Systematic Review Reveals Importance of Early Detection of Monogenic IBD
Research reveals early diagnosis and further research are both key for effective management and treatment of monogenic inflammatory bowel disease (IBD).
Generally, cases and data on monogenic IBD are rare, and only limited treatment options such as transplant and surgery are available. With improved understanding of the disease, researchers stated in an article recently published in Clinical Gastroenterology and Hepatology, believe this can change.

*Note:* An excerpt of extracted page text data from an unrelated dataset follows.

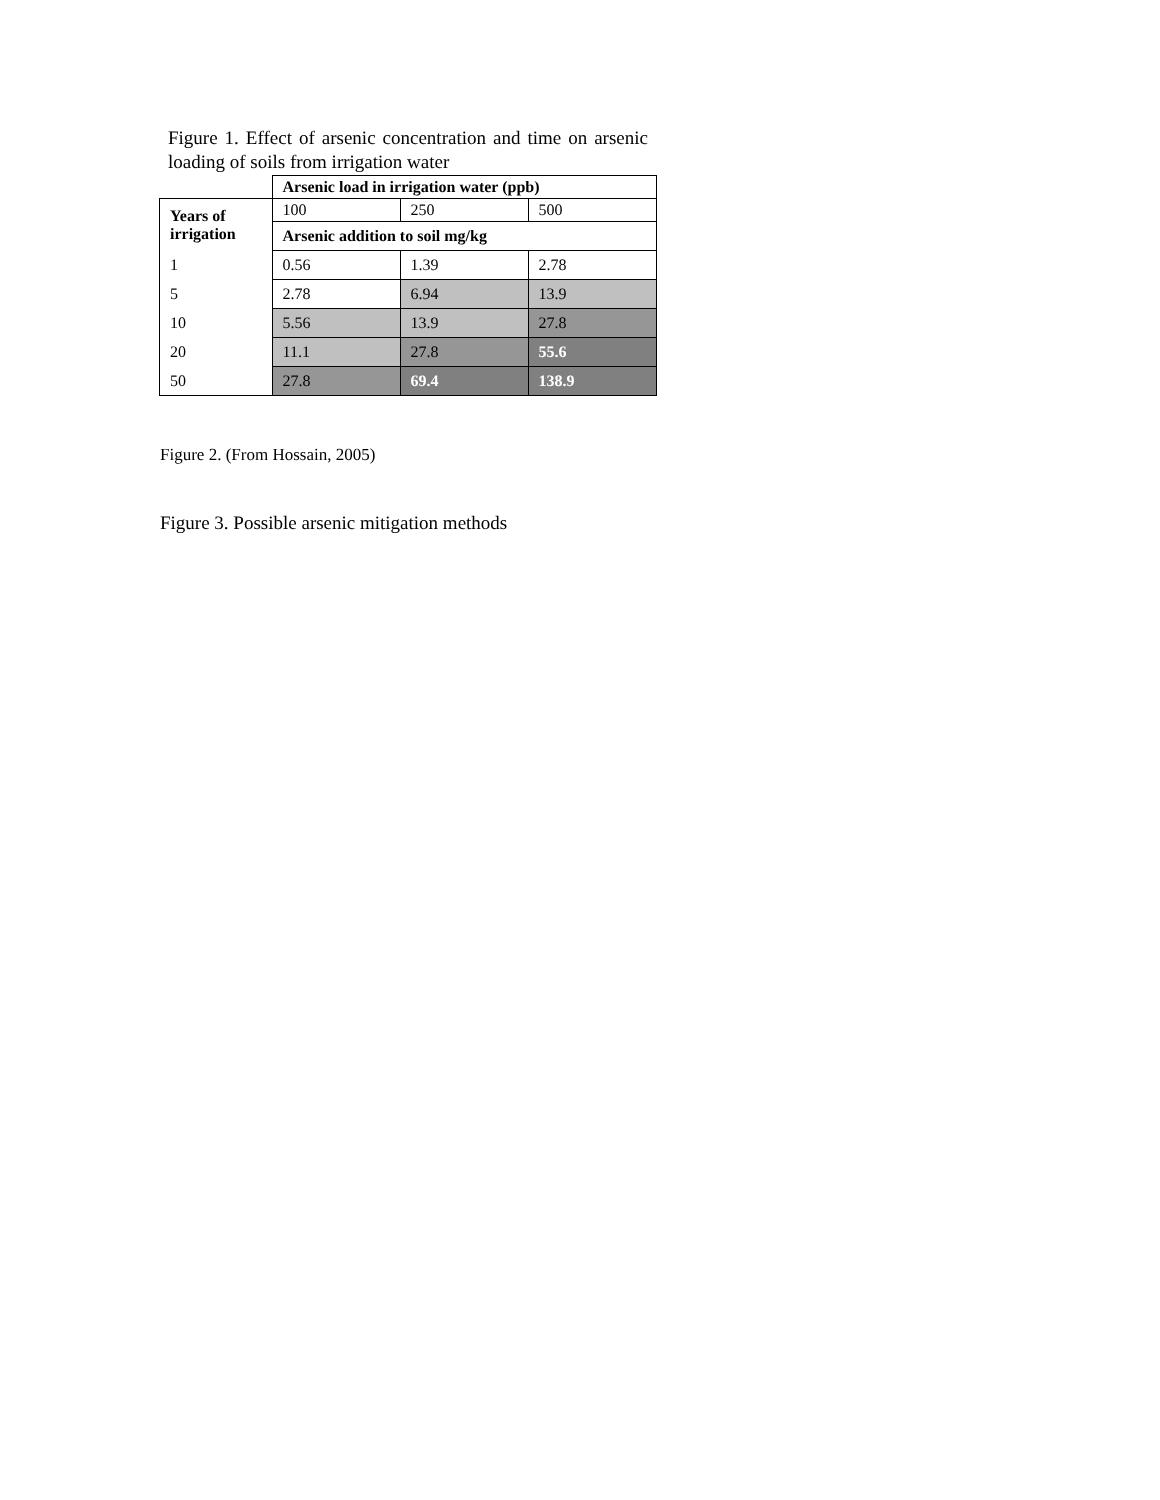Figure 1. Effect of arsenic concentration and time on arsenic loading of soils from irrigation water
| | Arsenic load in irrigation water (ppb) | | |
| Years of irrigation | 100 | 250 | 500 |
| | Arsenic addition to soil mg/kg | | |
| 1 | 0.56 | 1.39 | 2.78 |
| 5 | 2.78 | 6.94 | 13.9 |
| 10 | 5.56 | 13.9 | 27.8 |
| 20 | 11.1 | 27.8 | 55.6 |
| 50 | 27.8 | 69.4 | 138.9 |
Figure 2. (From Hossain, 2005)
Figure 3. Possible arsenic mitigation methods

In studying effective management of monogenic IBD, the investigators conducted a systematic review of 303 eligible Medline articles published between January 2000 and December 2020 on individual monogenic IBD cases. The research focused on varied clinical features, previous treatment strategies, and genetic profiles of patients with monogenic IBD.
According to the authors, the most frequently reported monogenic IBD genes were IL10RA/B, XIAP, CYBB, LRBA and TTC7A. Determining patient profiling, they found 63.4% of patients were recorded to have developed IBD before 6 years of age; 17.4% between the ages of 10 and 17.9 years; and 10.9% after 18 years of age.
The investigation revealed significant differences between these age groups and the monogenic disorders. Extraintestinal (EIC) comorbidity was present in 31.7% of the patients before the onset of IBD, while 76% developed at least one EIC after diagnosis. Atypical infection was the most common EIC, affecting 44.7% of patients, while, 38.4% developed dermatologic abnormality and 21.9% manifested autoimmune conditions.
“Bowel surgery, biologic therapy, and hematopoietic stem cell transplantation (HSCT) were performed in 27.1%, 32.9%, and 23.1% of patients, respectively,” the authors reported.
“Early identification and improved understanding of the characteristics of the genes and underlying disease processes in monogenic IBD is important for effective management,” they concluded.